21st & 23rd Mayor of Albuquerque
- In office December 1981 – November 1985
- Preceded by: David Rusk
- Succeeded by: Ken Schultz
- In office July 1, 1974 – November 1977
- Preceded by: Richard G. Vaughan
- Succeeded by: David Rusk

Chairman of the Albuquerque City Commission
- In office October 1971 – February 21, 1973
- Preceded by: Charles E. Barnhart
- Succeeded by: Louis E. Saavedra

Personal details
- Born: June 7, 1924 Trinidad, Colorado
- Died: May 9, 2006 (aged 81) Albuquerque, New Mexico
- Party: Republican
- Spouse: Velma Allene Lowery (1924–1969)

= Harry E. Kinney =

American politician

Harry Edwin Kinney (June 7, 1924 – May 9, 2006) was 21st & 23rd Mayor of Albuquerque for two terms, from 1974 to 1977 and again from 1981 to 1985, as well as Chairman of the City Commission from 1971 to 1973. Among his accomplishments as mayor were initiating the Albuquerque International Balloon Fiesta, preserving the Elena Gallegos Land Grant for open space, and establishing the first bike trail and senior center in the city.

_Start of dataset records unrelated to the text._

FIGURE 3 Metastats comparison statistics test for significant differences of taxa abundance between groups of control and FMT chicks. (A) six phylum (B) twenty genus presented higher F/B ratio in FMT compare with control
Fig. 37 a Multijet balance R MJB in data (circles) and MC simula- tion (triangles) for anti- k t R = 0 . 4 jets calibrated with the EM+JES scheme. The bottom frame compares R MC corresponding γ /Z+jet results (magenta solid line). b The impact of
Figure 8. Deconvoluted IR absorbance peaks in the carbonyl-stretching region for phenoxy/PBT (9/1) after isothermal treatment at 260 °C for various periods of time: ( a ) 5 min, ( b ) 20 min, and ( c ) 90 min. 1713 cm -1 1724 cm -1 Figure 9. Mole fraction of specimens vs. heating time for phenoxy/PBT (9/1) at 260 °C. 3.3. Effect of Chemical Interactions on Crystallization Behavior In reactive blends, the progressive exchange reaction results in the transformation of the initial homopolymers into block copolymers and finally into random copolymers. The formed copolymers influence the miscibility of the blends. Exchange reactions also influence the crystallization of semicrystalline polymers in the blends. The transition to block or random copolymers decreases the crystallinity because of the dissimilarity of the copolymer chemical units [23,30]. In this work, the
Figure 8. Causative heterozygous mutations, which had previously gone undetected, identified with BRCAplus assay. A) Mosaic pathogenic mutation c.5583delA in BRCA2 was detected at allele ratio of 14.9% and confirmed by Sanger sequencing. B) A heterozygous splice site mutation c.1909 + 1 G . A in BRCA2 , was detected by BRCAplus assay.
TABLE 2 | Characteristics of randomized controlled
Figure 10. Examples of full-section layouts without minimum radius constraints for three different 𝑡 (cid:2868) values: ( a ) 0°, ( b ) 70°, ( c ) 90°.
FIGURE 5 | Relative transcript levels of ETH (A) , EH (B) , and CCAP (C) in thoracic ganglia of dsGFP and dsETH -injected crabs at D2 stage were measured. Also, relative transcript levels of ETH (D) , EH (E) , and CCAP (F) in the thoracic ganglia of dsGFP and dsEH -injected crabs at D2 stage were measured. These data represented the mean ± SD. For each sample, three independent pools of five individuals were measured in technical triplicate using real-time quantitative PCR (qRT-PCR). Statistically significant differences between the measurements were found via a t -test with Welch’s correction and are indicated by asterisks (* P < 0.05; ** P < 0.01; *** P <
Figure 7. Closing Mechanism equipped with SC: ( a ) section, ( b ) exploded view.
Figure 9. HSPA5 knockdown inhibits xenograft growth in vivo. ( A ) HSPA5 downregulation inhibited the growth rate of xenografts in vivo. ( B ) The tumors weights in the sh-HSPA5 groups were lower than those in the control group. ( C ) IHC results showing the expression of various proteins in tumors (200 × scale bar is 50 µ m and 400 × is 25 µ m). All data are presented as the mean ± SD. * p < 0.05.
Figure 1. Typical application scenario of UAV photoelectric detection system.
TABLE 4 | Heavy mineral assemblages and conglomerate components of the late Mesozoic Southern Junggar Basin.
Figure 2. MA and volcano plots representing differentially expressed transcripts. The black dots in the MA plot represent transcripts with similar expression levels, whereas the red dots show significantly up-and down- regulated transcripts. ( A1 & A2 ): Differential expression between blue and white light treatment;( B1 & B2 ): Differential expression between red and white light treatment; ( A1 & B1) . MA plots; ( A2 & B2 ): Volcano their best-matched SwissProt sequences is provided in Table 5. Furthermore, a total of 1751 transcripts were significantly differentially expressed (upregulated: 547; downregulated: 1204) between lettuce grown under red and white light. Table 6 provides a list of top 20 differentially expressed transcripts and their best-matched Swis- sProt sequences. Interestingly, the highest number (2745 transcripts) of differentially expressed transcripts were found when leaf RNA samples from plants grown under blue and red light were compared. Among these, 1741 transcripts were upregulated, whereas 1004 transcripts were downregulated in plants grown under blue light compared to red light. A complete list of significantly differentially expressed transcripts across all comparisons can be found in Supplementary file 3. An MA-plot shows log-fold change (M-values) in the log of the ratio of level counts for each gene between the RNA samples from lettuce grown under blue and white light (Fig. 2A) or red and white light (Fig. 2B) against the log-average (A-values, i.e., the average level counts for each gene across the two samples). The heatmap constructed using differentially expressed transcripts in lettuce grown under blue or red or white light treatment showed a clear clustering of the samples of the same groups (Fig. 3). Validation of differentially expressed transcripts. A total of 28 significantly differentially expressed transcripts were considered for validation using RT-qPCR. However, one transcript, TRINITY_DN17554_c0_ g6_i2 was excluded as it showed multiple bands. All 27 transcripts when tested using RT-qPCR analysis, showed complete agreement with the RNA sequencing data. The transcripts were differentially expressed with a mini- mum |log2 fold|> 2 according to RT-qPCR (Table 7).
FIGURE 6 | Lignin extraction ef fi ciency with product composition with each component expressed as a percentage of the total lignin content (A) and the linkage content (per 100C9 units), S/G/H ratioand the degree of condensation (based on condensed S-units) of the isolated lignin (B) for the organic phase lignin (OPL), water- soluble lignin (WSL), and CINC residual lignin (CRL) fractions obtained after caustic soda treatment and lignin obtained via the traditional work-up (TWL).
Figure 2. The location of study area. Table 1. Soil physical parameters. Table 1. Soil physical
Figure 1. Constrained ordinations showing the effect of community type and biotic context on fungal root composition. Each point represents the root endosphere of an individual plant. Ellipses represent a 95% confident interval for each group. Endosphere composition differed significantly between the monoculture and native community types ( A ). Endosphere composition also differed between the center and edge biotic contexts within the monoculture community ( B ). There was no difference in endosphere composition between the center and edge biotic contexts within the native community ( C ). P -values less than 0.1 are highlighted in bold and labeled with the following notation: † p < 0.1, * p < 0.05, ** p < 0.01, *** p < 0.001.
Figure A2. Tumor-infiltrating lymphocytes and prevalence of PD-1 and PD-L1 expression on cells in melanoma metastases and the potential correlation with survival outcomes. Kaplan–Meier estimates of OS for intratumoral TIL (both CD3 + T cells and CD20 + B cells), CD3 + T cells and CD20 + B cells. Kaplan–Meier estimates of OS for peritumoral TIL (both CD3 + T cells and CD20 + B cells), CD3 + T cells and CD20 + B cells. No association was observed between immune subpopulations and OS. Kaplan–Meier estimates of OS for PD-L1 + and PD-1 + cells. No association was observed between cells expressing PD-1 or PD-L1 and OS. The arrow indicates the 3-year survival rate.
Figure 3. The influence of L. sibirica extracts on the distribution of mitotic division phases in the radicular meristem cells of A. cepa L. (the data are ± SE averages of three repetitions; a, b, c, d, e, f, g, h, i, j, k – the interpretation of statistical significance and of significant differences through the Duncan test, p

Born in Trinidad, Colorado, Kinney attended Raton High School and graduated from the University of New Mexico with a degree in mechanical engineering. He served in the United States Navy and the Navy Reserve and owned an appliance store, before working for Sandia National Laboratories as a staff engineer on weapons development, from 1956 to 1973.

Kinney entered politics when he was elected to the Bernalillo County Commission in 1956, and twice reelected in 1958 and 1960. He was first elected to the Albuquerque City Commission in 1966 and served as chairman from 1971 to 1973. Additionally, he served as an assistant to Senator Pete Domenici before his first term as mayor.

After his retirement from public life, Kinney was a substitute teacher in the Albuquerque public schools, and drove a taxi cab for five years. He died at his Albuquerque home on May 9, 2006. The Harry E. Kinney Civic Plaza in downtown Albuquerque is named in his honor.